Menyakiti para wali Allah merupakan dosa besar, sebab Allah menyatakan perang terhadapnya. Maka celakalah orang-orang yang mencela para nabi , para sahabat nabi dan para ulama salaf shalih .
Dan orang-orang yang menyakiti orang-orang mukmin dan mukminah tanpa kesalahan yang mereka perbuat, maka sesungguhnya mereka telah memikul kebohongan dan dosa yang nyata. (QS. Al-Ahzab: 58)
Al-Hafizh Ibnu Katsir berkata dalam Tafsirnya 4/481: “Barisan yang pertama kali masuk dalam ancaman ayat ini adalah orang-orang yang kafir kepada Allah dan rasulNya, kemudian kaum rafidhah (Syi’ah) yang biasa mencela para sahabat dan menuduh mereka yang bukan-bukan serta mensifati mereka berlainan tajam dengan sifat yang diberikan Allah kepada mereka, dimana Allah memuji mereka dan mengkhabarkan bahwa Dia telah ridho kepada kaum Muhajirin dan Anshar, tetapi orang-orang jahil dan tolol itu mencela dan menghina mereka, dan menuduh mereka yang bukan-bukan. Sungguh mereka adalah manusia yang terbalik hatinya, mencela manusia terpuji dan memuji manusia tercela”.
4. Menetapkan “perang” bagi Allah.
Allah telah menyebutkan juga tentang riba:
Maka jika kamu tidak mengerjakan (meninggalkan sisa riba) maka ketahuilah bahwa Allah dan rasulNya akan memerangimu. (QS. Al-Baqarah: 279)
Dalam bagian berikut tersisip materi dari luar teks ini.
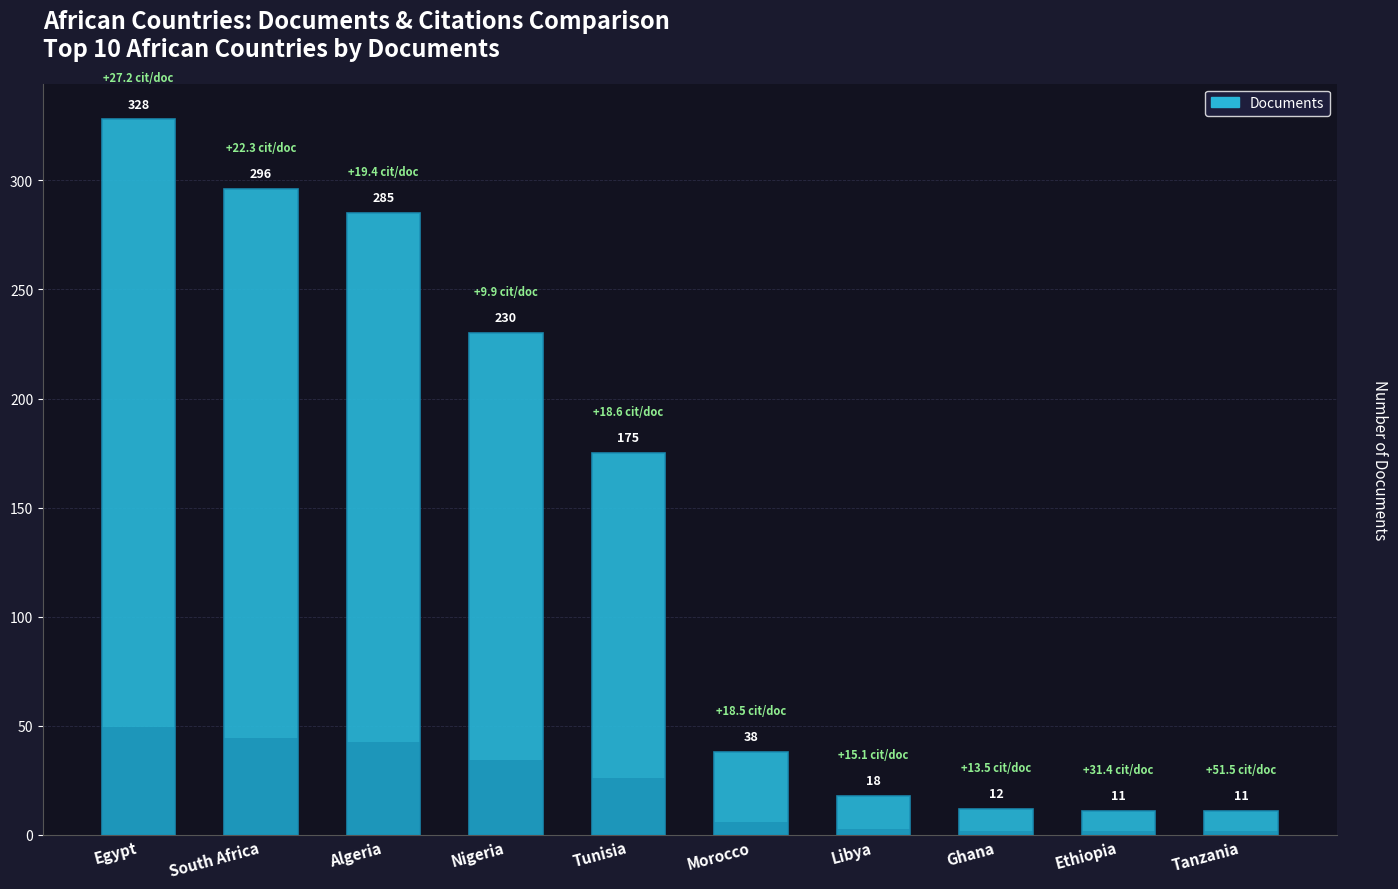

List the labels in order of value, smallest first.

Ethiopia, Tanzania, Ghana, Libya, Morocco, Tunisia, Nigeria, Algeria, South Africa, Egypt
5. Menetapkan sifat “Cinta” bagi Allah.
6. Perintah Allah terbagi menjadi dua, ada yang wajib dan ada yang sunnah.
7. Anjuran memperbanyak amalan sunnah.
8. Banyak mengamalkan perkara sunnah merupakan sebab kecintaan Allah.
9. Sesungguhnya Allah apabila mencintai seorang hamba, maka Allah akan mengabulkan doanya dan memenuhi permintaannya.
10. Seorang hamba akan merasakan dekat kepada Allah ketika dia beramal shalih.
Demikianlah pembahasan kita kali ini, kami mengajak diri kami dan saudara kami untuk mempertebal keimanan dan ketaqwaan kepada Allah, semoga Allah agar menjadikan kita semua termasuk wali-waliNya. Amiin.